*Aim of the exercise:*
Copy out the design file records below word for word, leaving out the pictures.

Dataset excerpts
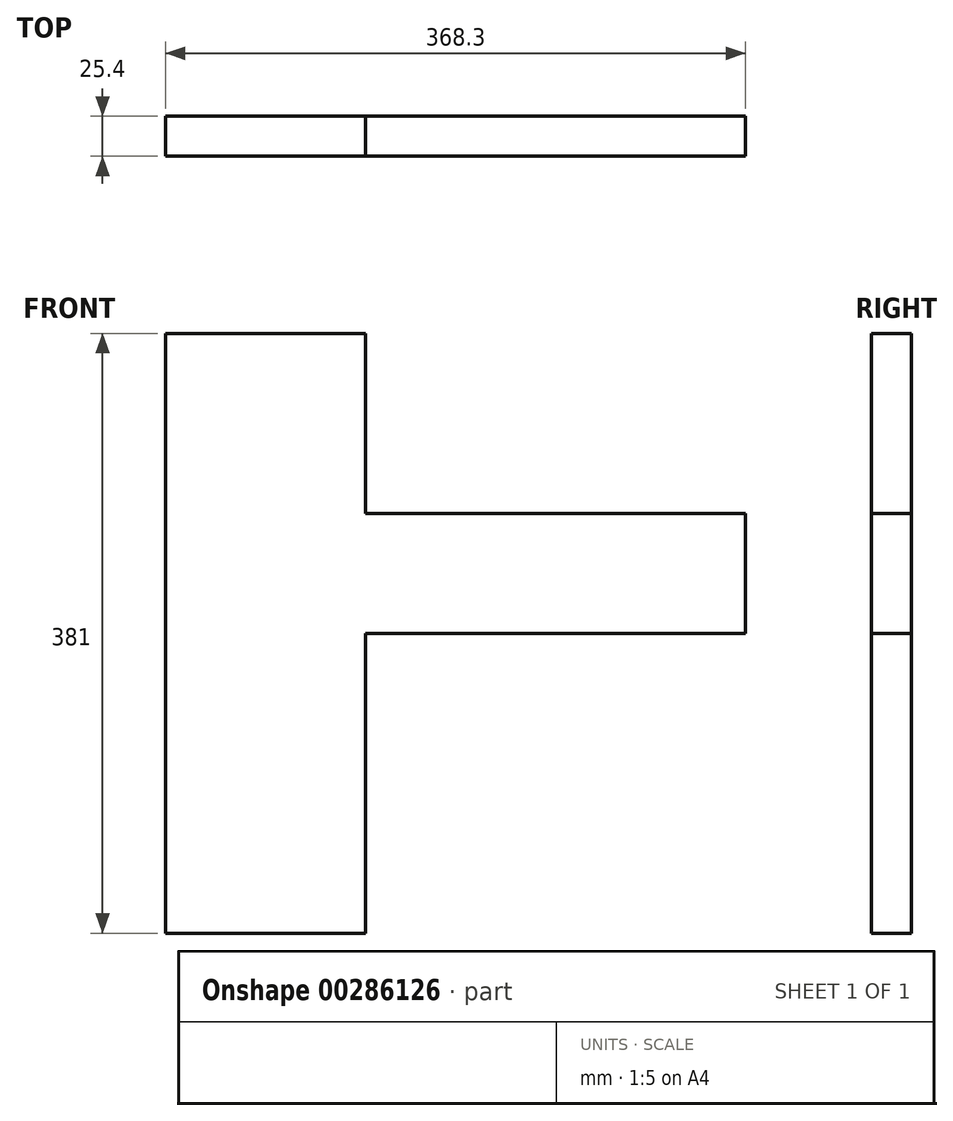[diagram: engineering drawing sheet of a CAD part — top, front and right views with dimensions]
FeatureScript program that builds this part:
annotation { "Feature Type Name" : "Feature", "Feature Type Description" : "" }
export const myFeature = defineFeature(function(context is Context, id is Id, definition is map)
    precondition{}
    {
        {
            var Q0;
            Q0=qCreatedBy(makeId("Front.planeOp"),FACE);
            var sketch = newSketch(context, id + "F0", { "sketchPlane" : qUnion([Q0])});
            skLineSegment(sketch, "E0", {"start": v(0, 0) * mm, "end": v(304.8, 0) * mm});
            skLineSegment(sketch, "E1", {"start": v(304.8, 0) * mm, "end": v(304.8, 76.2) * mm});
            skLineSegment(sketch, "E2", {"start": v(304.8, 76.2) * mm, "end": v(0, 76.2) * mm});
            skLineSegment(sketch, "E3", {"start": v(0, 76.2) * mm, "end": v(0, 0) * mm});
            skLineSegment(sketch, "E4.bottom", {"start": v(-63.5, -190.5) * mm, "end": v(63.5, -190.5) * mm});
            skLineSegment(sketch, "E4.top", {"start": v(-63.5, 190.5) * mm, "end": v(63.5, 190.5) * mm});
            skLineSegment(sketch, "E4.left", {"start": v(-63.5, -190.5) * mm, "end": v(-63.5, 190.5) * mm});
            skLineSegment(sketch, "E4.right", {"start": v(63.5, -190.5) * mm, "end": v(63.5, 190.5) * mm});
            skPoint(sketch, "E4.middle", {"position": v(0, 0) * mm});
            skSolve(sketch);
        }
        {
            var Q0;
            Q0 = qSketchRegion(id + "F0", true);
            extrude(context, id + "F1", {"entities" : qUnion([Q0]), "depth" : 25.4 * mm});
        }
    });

*Completed exercise:*
[diagram: engineering drawing sheet of a CAD part — top, front and right views with dimensions]
FeatureScript program that builds this part:
annotation { "Feature Type Name" : "Feature", "Feature Type Description" : "" }
export const myFeature = defineFeature(function(context is Context, id is Id, definition is map)
    precondition{}
    {
        {
            var Q0;
            Q0=qCreatedBy(makeId("Front.planeOp"),FACE);
            var sketch = newSketch(context, id + "F0", { "sketchPlane" : qUnion([Q0])});
            skLineSegment(sketch, "E0", {"start": v(0, 0) * mm, "end": v(304.8, 0) * mm});
            skLineSegment(sketch, "E1", {"start": v(304.8, 0) * mm, "end": v(304.8, 76.2) * mm});
            skLineSegment(sketch, "E2", {"start": v(304.8, 76.2) * mm, "end": v(0, 76.2) * mm});
            skLineSegment(sketch, "E3", {"start": v(0, 76.2) * mm, "end": v(0, 0) * mm});
            skLineSegment(sketch, "E4.bottom", {"start": v(-63.5, -190.5) * mm, "end": v(63.5, -190.5) * mm});
            skLineSegment(sketch, "E4.top", {"start": v(-63.5, 190.5) * mm, "end": v(63.5, 190.5) * mm});
            skLineSegment(sketch, "E4.left", {"start": v(-63.5, -190.5) * mm, "end": v(-63.5, 190.5) * mm});
            skLineSegment(sketch, "E4.right", {"start": v(63.5, -190.5) * mm, "end": v(63.5, 190.5) * mm});
            skPoint(sketch, "E4.middle", {"position": v(0, 0) * mm});
            skSolve(sketch);
        }
        {
            var Q0;
            Q0 = qSketchRegion(id + "F0", true);
            extrude(context, id + "F1", {"entities" : qUnion([Q0]), "depth" : 25.4 * mm});
        }
    });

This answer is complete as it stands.